PD veneto nessun segno di vita: encefalogramma piatto, cuore freddo

La Direzione regionale delle vacuità, delle ipocrisie, dell’inconcludenza

Il discorso politico veneto si è progressivamente immiserito fino al punto di essere disertato da quasi tutta la classe dirigente locale, in primis coloro che nel passato venivano identificati come intellettuali, che per opportunismo o rassegnazione ritiene che la pratica del governo regionale abbia trovato il PRM (Public Relation Man) adatto ad occuparsene per tutti.

Cosicchè anche a Sinistra, di fronte al crollo elettorale, non si erge nessun saccente (ed un po’ qualunquista) morettiano ad esclamare: “Con questi dirigenti non vinceremo mai!”, salvo registrare la vibrante lectio magistralis di Natalino Balasso (su testo originale di Alessio Mannino) rivolta ai ‘superveneti’ affinchè escano dal torpore della zaiatudine.

Per sobrietà e consapevolezza dai più si ritiene che non si sia in presenza di dirigenti o leader, bensì – nel caso della maggioranza – di abili amministratori di bottega, – in quello dell’opposizione – di abatini senza la forza e l’autorevolezza di sottrarsi alla subalternità in atto da oltre un decennio.

Insomma i veneti non si debbono attendere prestazioni e versioni diverse da quelle che passa il Convento di Palazzo Balbi, adeguatamente confezionato e propagandato dai media locali.

Il fatto curioso è che questa lettura della realtà è assunta ed introiettata anche dagli esponenti del Centrosinistra che sarebbero chiamati a contestarla e rovesciarla con analisi e comportamenti distintivi.

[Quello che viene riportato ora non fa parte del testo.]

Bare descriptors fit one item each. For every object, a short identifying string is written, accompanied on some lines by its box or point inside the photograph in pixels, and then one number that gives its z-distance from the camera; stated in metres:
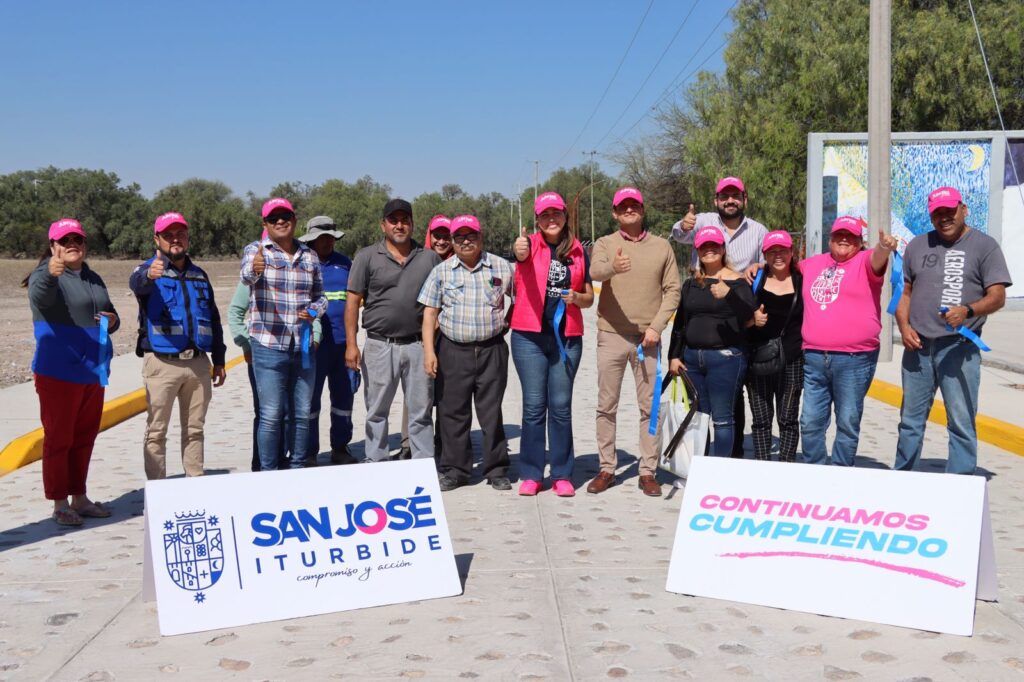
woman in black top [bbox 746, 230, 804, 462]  6.69
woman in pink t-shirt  6.29
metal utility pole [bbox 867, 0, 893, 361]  13.02
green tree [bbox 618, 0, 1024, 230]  31.70
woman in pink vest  6.71
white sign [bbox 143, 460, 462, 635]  4.44
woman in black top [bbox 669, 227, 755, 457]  6.46
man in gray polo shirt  7.07
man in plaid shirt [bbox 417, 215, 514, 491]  6.81
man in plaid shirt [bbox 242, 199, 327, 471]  6.54
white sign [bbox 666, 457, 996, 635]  4.39
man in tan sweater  6.62
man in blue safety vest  6.34
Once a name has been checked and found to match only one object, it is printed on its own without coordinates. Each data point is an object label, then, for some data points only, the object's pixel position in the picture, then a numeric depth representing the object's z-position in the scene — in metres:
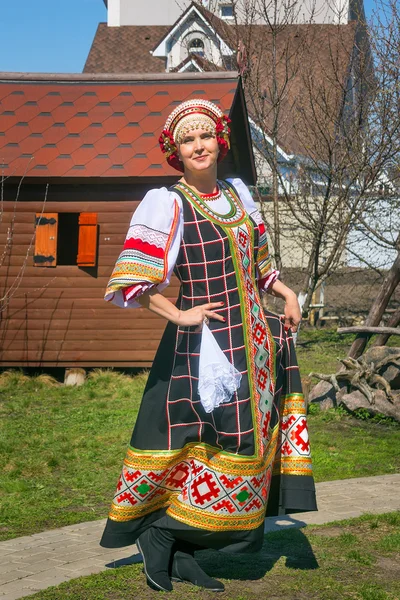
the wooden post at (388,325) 9.80
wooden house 11.16
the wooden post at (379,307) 9.68
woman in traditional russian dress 3.62
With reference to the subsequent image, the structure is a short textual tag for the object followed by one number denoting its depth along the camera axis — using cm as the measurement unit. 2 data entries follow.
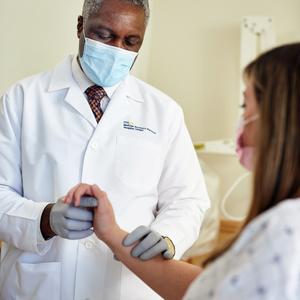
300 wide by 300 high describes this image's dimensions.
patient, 68
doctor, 126
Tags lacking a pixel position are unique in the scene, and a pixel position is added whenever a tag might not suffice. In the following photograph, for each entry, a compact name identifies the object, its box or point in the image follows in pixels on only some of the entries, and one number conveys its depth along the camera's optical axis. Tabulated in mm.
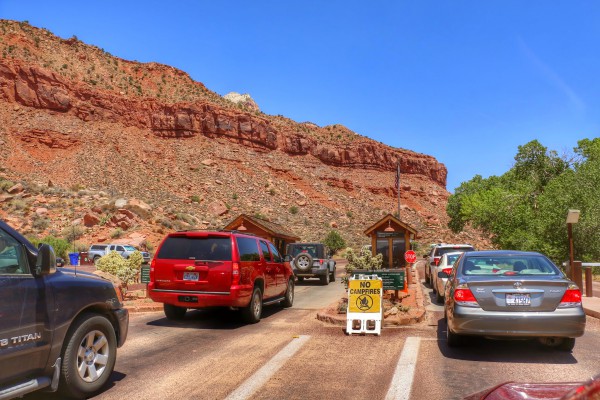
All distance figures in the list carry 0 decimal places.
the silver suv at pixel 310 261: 22984
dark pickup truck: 4555
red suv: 10312
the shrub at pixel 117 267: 15509
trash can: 32766
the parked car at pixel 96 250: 35125
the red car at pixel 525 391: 2248
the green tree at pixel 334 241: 55375
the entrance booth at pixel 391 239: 30703
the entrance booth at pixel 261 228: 27609
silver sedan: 7341
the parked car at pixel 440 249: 19844
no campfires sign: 10062
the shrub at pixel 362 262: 16734
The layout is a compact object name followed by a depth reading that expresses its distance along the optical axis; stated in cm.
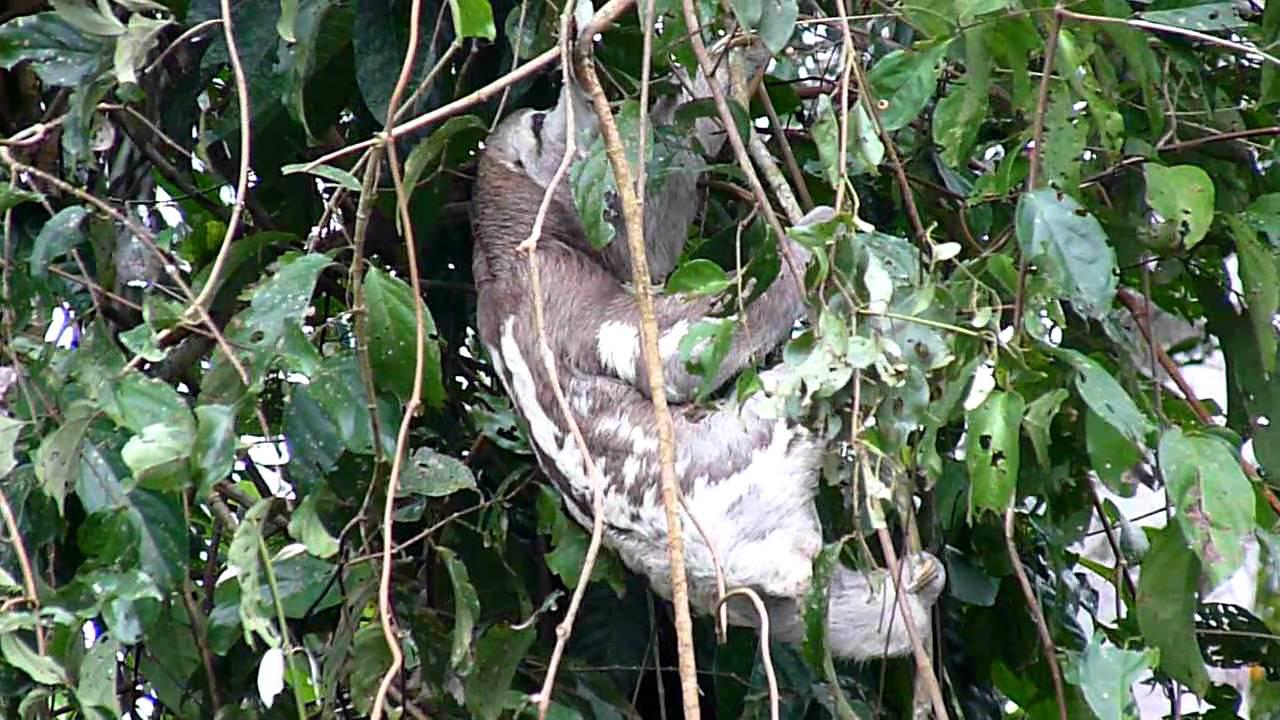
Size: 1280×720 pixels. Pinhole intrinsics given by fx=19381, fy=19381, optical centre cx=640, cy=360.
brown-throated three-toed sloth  1588
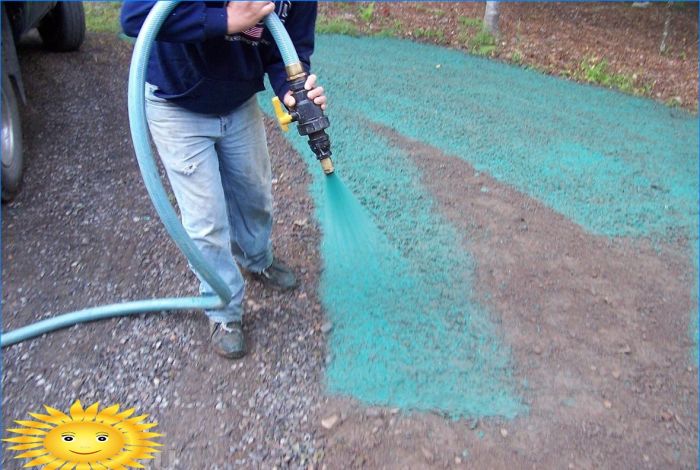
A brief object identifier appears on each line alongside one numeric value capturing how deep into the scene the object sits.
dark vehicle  3.46
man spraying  1.89
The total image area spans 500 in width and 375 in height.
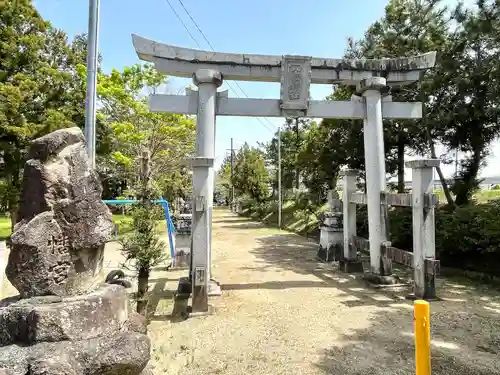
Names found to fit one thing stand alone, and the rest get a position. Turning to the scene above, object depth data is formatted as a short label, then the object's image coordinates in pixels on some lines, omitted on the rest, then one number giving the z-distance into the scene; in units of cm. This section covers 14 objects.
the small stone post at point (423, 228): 557
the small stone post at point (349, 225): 778
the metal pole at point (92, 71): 512
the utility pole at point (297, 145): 2144
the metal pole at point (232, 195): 3506
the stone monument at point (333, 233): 891
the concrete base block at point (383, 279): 635
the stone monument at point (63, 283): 245
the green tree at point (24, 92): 1069
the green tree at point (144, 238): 459
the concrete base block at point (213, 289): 596
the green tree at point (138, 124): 1366
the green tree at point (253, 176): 2277
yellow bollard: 222
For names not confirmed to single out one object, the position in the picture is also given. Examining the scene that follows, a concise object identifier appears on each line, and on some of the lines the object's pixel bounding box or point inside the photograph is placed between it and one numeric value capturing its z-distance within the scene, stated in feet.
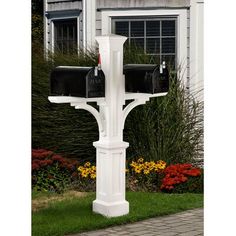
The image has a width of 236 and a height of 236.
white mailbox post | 19.25
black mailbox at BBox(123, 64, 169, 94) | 18.84
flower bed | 24.49
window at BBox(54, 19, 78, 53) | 38.34
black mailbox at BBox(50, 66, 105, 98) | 18.01
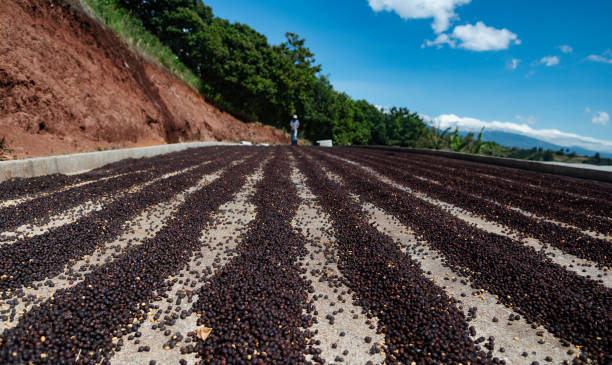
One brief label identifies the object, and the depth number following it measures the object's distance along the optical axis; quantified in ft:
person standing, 77.97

Succede quindi che la Direzione regionale del PD, riunita a 18 giorni dallo spoglio delle urne funeste, si risolve in un rito espiatorio che presuppone e si conclude nell’autoassoluzione.

Leggendo la relazione del Segretario ed i resoconti degli interventi, osservando le foto dei presenti, si viene assaliti dal sentimento della tristezza.

Traspare che sentendosi tutti, più o meno colpevoli, per paura che qualcuno dichiari che qualcun altro è più colpevole, la soluzione cercata e trovata con il documento finale è ‘tutti colpevoli, nessuno colpevole’!

La discussione fa paura, il confronto vero, vivace e sincero è bandito.

Si vuole trovare conforto in un partito che da alcuni anni si esprime sempre e solo per mozioni unitarie.

Perché il timore non palesato è di diventare minoranza: pertanto il mantenimento dei ruoli di potere avviene per desistenza reciproca e, come in tutte le Organizzazioni destinate all’estinzione gli equilibri e gli inserimenti negli organigrammi vengono gestiti sempre e solo per cooptazione.

Basti segnalare che in una Direzione che doveva confrontarsi sulle scelte post sconfitta drammatica, degli eletti in Consiglio Regionale solo uno ha sentito il dovere od ha trovato il coraggio di intervenire.

E ciò non casualmente: la dialettica esplicita, il confronto delle posizioni è considerato inutile: tutto si concentra nei conciliaboli ed ammiccamenti interpersonali.

Per l’Osservatore veneto questo significa che il partito è morto, in quanto il suo cuore non pulsa più e non scalda più nemmeno gli attori che dovrebbero quanto meno dargli una seppur apparente rappresentazione di vitalità.